Martedì una trentina di agenti aderenti al Sap, il Sindacato autonomo di Polizia, aveva fatto un presidio di solidarietà a Pontani appena fuori dall’aula del tribunale di sorveglianza di Bologna: ”È triste che nel nostro paese un servitore dello Stato, chiamato ad aiutare una persona che stava arrecando a se stesso dei danni, interviene e viene ritenuto colpevole di una negligenza, venga per questo condannato e incarcerato. Sono 40 anni che nella giurisprudenza è stato abrogato il carcere per i reati colposi”, aveva detto Gianni Tonelli, presidente del Sap, all’uscita dall’udienza.
Le motivazioni del giudice. Nella decisione del tribunale di sorveglianza hanno pesato i comportamenti tenuti dal poliziotto sia durante la colluttazione fatale che successivamente alla morte del diciottenne. Fu lui, al telefono con la centrale mentre il personale del 118 constatava il decesso di Federico, a dire la famosa frase “l’abbiamo bastonato di brutto per mezz’ora”. Nel processo di primo grado spiegò quelle parole come “solo modi di dire”.
Nei minuti precedenti Pontani e i suoi colleghi affrontarono “armati di manganelli (due dei quali poi addirittura risultati rotti, ed in primo tempo occultati), mediante pesantissimo uso di mezzi di violenza personale” il giovane. E proseguendo nel pestaggio anche quando “era ormai a terra e nonostante le sue invocazioni di aiuto, fino a sovrastarlo letteralmente di botte (e anche calci)”.

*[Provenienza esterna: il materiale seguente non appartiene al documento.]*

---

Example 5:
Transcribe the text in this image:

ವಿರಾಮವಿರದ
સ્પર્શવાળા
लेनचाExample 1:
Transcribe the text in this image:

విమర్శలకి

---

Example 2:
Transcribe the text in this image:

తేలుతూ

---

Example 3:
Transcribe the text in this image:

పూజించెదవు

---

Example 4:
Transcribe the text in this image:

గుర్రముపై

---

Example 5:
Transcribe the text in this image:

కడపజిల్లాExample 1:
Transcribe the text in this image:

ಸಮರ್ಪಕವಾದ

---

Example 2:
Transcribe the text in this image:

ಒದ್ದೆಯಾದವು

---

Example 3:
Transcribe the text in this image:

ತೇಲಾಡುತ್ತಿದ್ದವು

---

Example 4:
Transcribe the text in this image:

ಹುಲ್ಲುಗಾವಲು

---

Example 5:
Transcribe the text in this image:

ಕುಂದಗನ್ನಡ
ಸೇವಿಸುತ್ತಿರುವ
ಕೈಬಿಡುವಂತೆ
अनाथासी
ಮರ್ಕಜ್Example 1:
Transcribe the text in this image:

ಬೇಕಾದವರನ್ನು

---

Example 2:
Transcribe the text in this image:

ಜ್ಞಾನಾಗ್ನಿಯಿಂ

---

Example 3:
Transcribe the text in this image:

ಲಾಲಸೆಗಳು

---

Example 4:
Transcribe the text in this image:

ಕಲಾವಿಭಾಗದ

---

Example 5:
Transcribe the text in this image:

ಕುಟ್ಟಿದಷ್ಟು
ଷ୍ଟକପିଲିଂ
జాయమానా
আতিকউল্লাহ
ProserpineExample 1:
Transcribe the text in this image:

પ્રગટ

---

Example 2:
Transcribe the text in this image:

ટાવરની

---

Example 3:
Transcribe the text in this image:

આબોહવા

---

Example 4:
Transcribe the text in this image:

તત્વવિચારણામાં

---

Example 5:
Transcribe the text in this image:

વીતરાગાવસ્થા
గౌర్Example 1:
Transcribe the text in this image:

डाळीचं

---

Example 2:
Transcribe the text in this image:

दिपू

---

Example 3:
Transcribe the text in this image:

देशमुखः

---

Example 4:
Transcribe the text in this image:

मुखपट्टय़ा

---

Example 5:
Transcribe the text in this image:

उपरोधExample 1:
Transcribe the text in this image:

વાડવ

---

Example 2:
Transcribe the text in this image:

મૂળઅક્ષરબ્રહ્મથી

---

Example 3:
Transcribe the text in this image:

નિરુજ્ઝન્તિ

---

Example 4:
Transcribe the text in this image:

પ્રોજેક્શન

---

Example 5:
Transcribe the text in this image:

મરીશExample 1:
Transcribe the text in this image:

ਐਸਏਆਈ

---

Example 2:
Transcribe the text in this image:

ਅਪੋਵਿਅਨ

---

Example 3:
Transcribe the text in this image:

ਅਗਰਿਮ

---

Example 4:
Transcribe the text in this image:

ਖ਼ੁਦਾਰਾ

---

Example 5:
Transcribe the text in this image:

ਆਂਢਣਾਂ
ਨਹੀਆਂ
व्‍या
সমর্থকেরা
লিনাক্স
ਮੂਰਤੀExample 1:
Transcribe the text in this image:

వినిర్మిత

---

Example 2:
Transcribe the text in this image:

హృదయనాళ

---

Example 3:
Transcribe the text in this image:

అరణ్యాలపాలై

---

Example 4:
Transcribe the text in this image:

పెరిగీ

Dopo aver provocato quella tragedia i poliziotti “avrebbero dovuto portare un contributo di verità, ad onta delle manipolazioni dei superiori”, mentre invece non hanno voluto “squarciare il velo della cortina di manipolazioni delle fonti di prova, tessuta sin dalle prime ore di quel 25 settembre”. Quindi “violenza ingiustificata prima “ e “dissimulazione del vero poi” che portarono “discredito per il Corpo di Polizia cui ancora essi appartengono”.
Da questi dettagli il tribunale di sorveglianza ricostruisce la personalità del condannato, che evidenzia “pesanti carenze, tanto più gravi per un esperto agente di Polizia” e “noncuranza per il dolore e la sofferenza della vittima, a lungo percossa e contenuta, fino a morirne”.
Per i giudici di sorveglianza le stesse dichiarazioni rese da Pontani all’udienza del 26 febbraio lasciano intravedere “un atteggiamento ancora di difesa del proprio operato” che gli ha impedito “in tanti anni trascorsi fino ad ora di mettere in atto anche solo semplici gesti anche una semplice lettera…), per manifestare, come avrebbe ben altrimenti potuto, senza clamore e senza risalto mediatico, la propria consapevolezza della vicenda pensale e umana, nei riguardi dei familiari della vittima”.
In conclusione, il tribunale rigetta l’istanza del poliziotto, “atteso che nessun avvio di percorso di rieducazione e recupero può in concreto ipotizzarsi in tale quadro”.